### Directions
Leave every picture out, and write out the remaining entries exactly.

### Input material
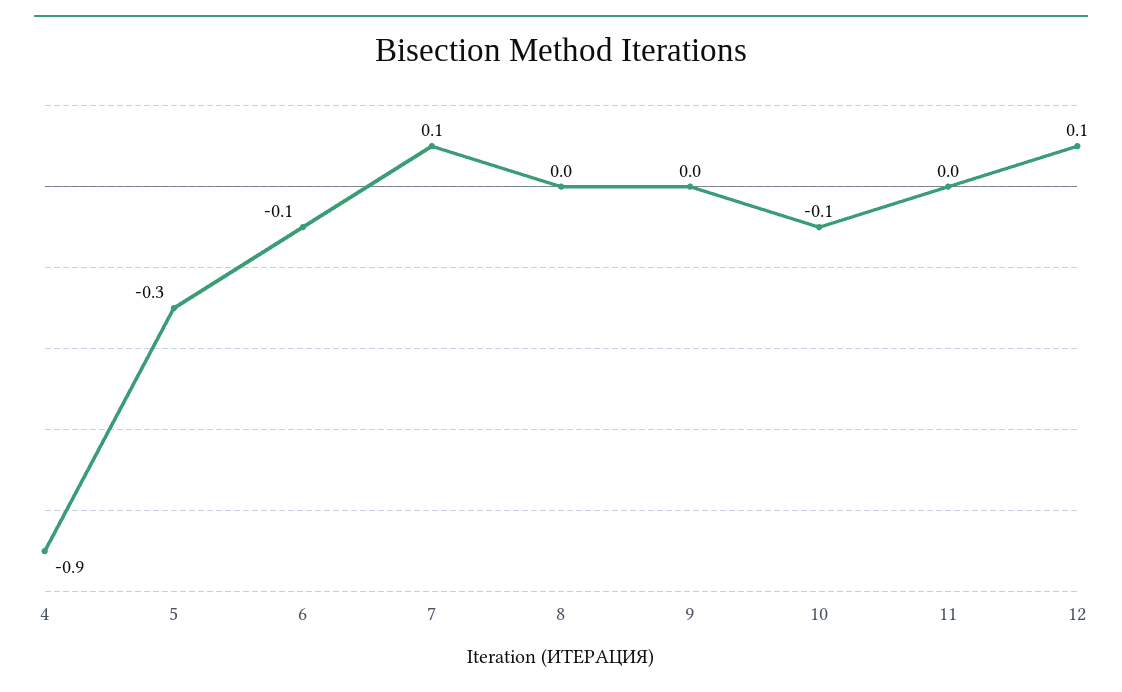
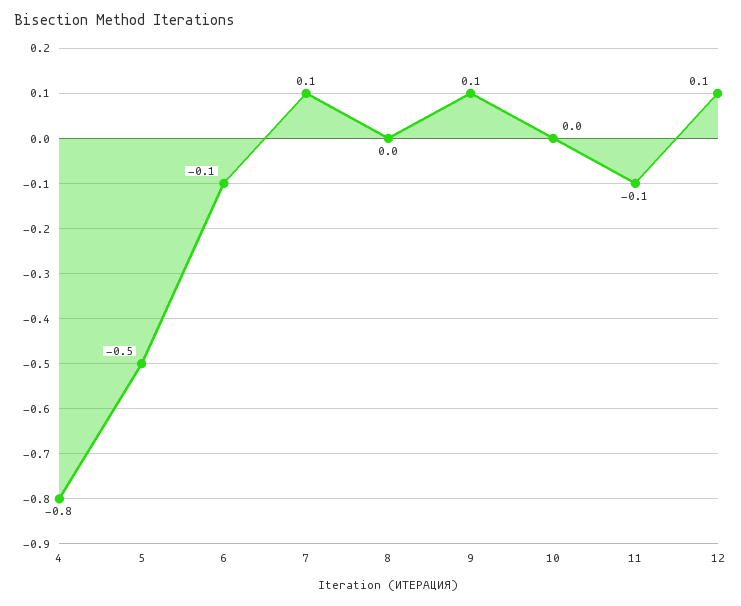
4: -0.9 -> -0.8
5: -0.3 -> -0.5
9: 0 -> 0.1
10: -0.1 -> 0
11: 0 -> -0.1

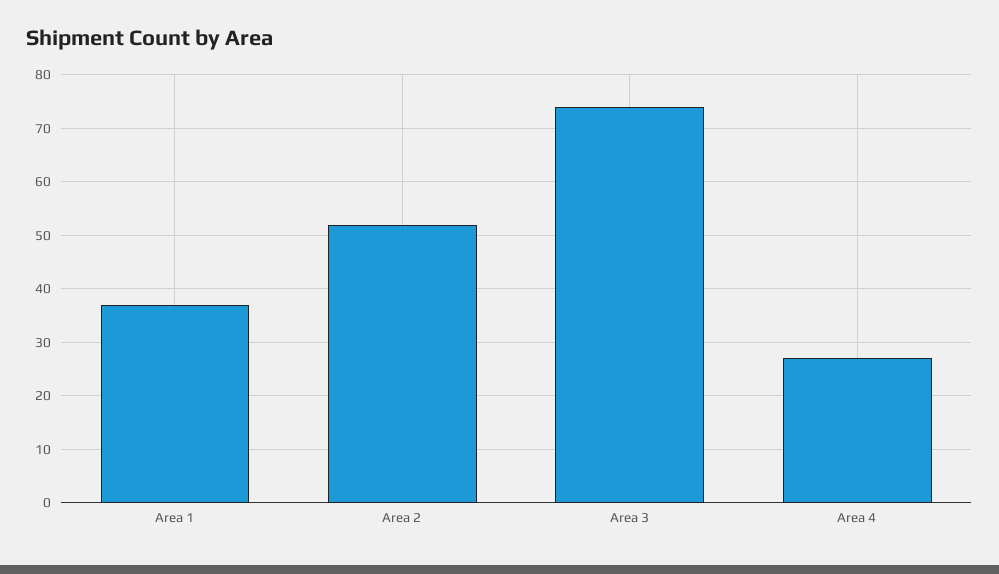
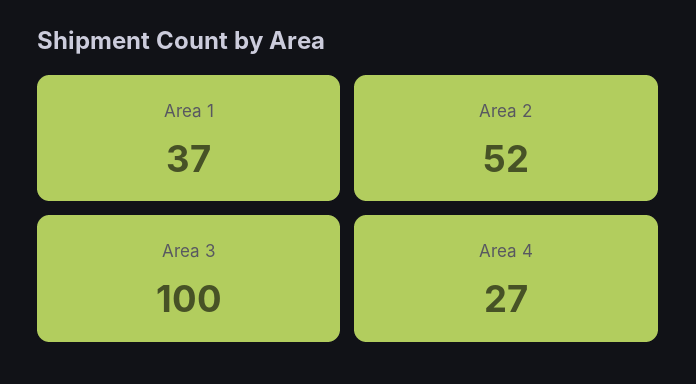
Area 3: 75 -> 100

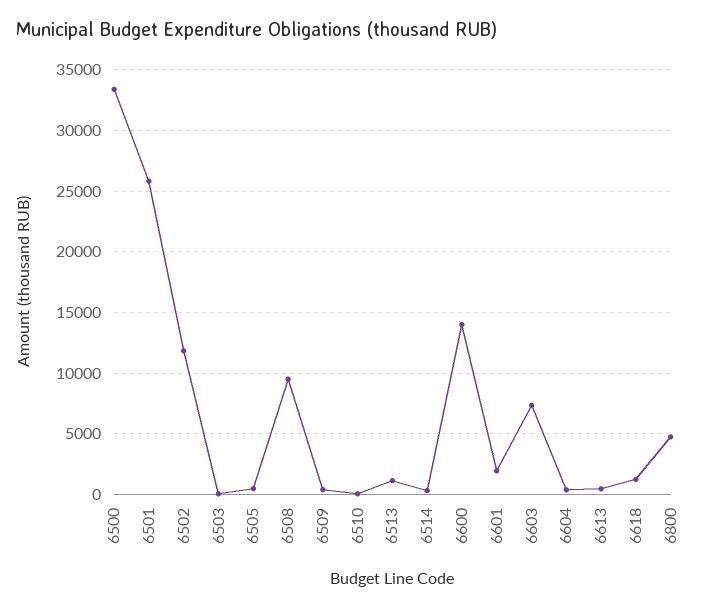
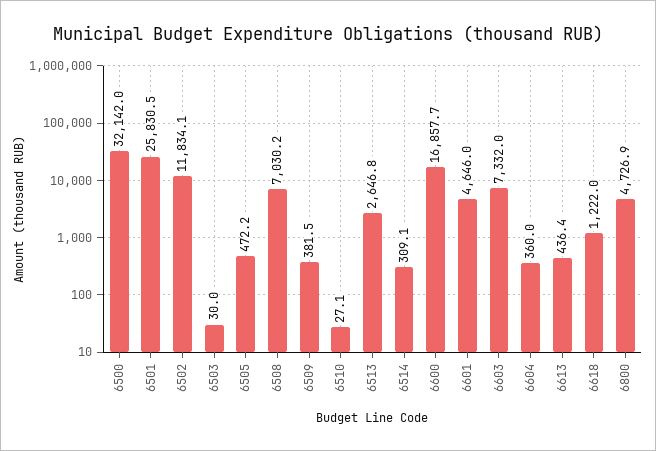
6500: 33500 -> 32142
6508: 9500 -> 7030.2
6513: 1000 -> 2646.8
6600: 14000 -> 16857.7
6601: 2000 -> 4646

### Exercise output
4: -0.9 -> -0.8
5: -0.3 -> -0.5
9: 0 -> 0.1
10: -0.1 -> 0
11: 0 -> -0.1

Area 3: 75 -> 100

6500: 33500 -> 32142
6508: 9500 -> 7030.2
6513: 1000 -> 2646.8
6600: 14000 -> 16857.7
6601: 2000 -> 4646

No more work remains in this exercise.